In an accelerated learning course, it’s possible for the magic student to get from beginner level to the base of lower-intermediate (e.g., ACR, Elmsley Count, Half Pass) in a dozen lessons. This mean that they will be capable of doing the effects and techniques competently. (Most people take a lot longer than this.)
Doing magic confidently and entertainingly, however, is another matter. Because certain fundamentals of learning only take place ‘in the field’, the lessons themselves only ever take the student half way. The other half comes from trying out the tricks live, failing or succeeding, logging how and why the failures and successes happened, and keeping on until the failures represent nothing more than minor, unforeseeable glitches which even an expert magician will likely face.
Smelling the roses
During an accelerated journey along the royal road, going off on tangents and ‘stopping to smell the roses’ can very often feed back into the main course in unexpected ways, as well as keeping one’s interest fresh. Learning a coin trick, for example, can help with performing card magic in ways which are not immediately apparent (e.g., palming a coin and doing various tricks could help build confidence in palming cards).
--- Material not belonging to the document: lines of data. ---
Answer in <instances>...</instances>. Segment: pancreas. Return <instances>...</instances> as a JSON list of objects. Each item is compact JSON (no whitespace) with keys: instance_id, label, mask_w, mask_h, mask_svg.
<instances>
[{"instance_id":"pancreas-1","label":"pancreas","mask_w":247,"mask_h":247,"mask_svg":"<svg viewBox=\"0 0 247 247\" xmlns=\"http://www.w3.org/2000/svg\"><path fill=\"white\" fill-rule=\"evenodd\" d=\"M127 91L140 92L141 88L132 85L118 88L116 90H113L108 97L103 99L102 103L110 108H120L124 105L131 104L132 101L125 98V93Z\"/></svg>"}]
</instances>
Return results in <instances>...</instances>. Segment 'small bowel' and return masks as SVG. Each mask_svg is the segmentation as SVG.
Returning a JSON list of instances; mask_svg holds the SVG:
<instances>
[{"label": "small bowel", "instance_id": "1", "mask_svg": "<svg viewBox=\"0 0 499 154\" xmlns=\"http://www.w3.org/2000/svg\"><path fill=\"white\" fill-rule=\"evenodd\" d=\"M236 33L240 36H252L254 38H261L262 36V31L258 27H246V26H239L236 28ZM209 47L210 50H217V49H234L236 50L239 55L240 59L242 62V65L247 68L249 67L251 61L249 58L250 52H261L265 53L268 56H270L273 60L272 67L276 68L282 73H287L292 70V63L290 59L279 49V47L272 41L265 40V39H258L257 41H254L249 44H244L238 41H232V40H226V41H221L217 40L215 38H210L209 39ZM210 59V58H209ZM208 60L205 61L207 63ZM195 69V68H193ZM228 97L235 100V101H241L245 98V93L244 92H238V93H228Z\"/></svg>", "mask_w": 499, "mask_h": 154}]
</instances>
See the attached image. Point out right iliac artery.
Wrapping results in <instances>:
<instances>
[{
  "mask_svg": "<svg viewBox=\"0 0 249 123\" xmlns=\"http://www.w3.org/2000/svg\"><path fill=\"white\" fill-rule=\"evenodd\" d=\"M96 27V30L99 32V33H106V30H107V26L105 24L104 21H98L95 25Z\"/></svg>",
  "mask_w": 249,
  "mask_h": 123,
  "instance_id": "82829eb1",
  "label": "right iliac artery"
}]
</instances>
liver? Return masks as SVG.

Magically speaking, all roads lead to Rome; the basic principles of magic are the same no matter which area one is studying.
Some of these tangents may be irrelevant or misleading at certain points – there is no point in trying to learn two versions of the same sleight, say, if they both hinder each other’s practice. But something unrelated is probably harmless and possibly even helpful. Because magic learning is not as linear as in other fields, tangents are not as well defined and may not be tangents in reality. Magically speaking, all roads lead to Rome; the basic principles of magic – illusion, presentation, misdirection, interaction, etc. – are the same no matter which area one is studying.
All magic is the same
To the complete beginner, all magic is the same – beginners ask on web forums the innocent-sounding question, ‘How do magicians do their tricks?’ In the learning of magic it all gets split up into separate fields, with sub-categories and sub-sub categories. But at a certain point – especially if one has learned a number of different disciplines in magic – it all starts to come back together again. Coming back around the circle, it all becomes, once again, just magic.